On the 13th of January 1789, the Scuola, in recognition of its care for the divine cult and its distinction in the area of charity work, was honoured by Pope Pius VI (whose visit in 1782 to the Scuola is commemorated in a tablet situated in the Sala Terrena) with the title “Archconfraternity”, with the appropriate privileges.

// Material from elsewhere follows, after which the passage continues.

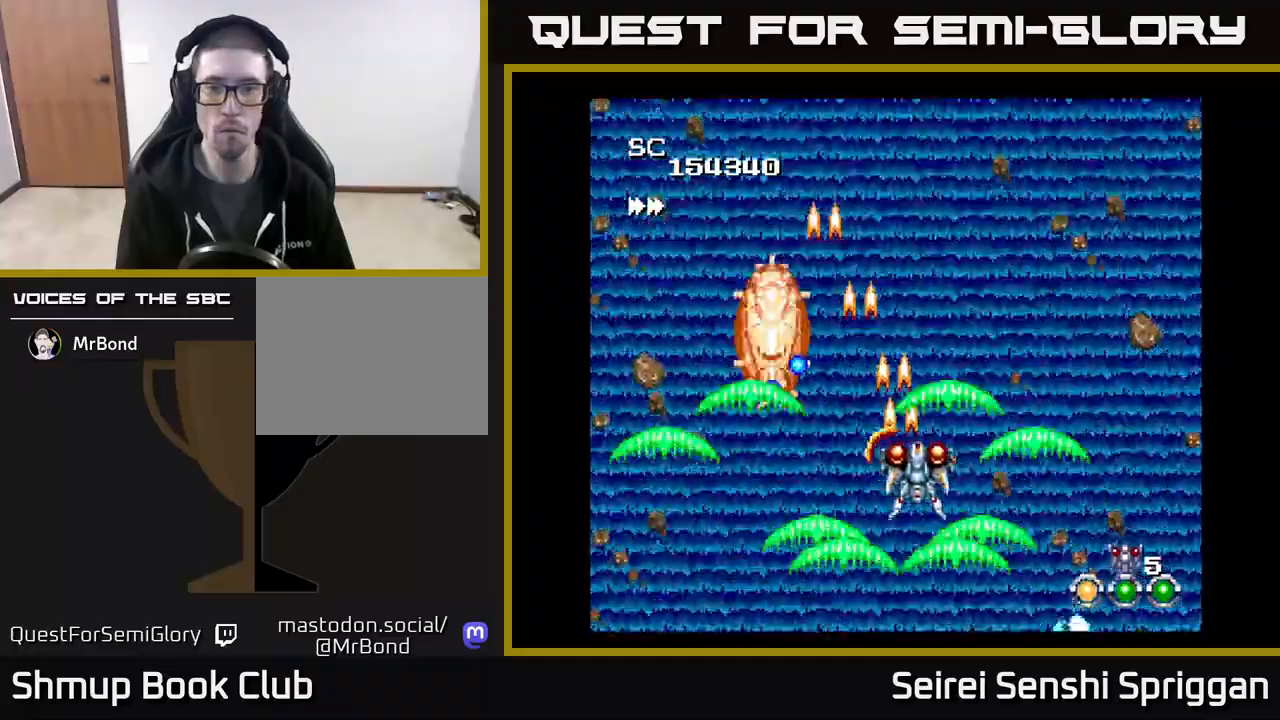
{"buttons": ["X", "DPAD_DOWN"], "events": [[50, "DPAD_UP", "up"], [83, "DPAD_RIGHT", "up"], [117, "DPAD_LEFT", "down"], [167, "DPAD_DOWN", "down"], [250, "DPAD_LEFT", "up"], [350, "DPAD_LEFT", "down"], [500, "DPAD_LEFT", "up"]]}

All the Venetian Patriarchs have been in recent times Honorary Confratelli of the Scuola. Pope Pius X, who already as Bishop of Mantua and then as Patriarch of Venice belonged to the Scuola, wished to be confirmed as a Confratello as the Pope in 1903. The chancellery made a bust of him while he was alive which is situated on the scalone of the Scuola Grande and an altar was dedicated to him in 1951, which, after his canonization on the 25th of May 1954, was consecrated on the 24th of September of the same year by Card. Angelo Giuseppe Roncalli, then Patriarch of Venice. There are two stone tablets dedicated to Pope John XXIII and John Paul I on the Sala Terrena.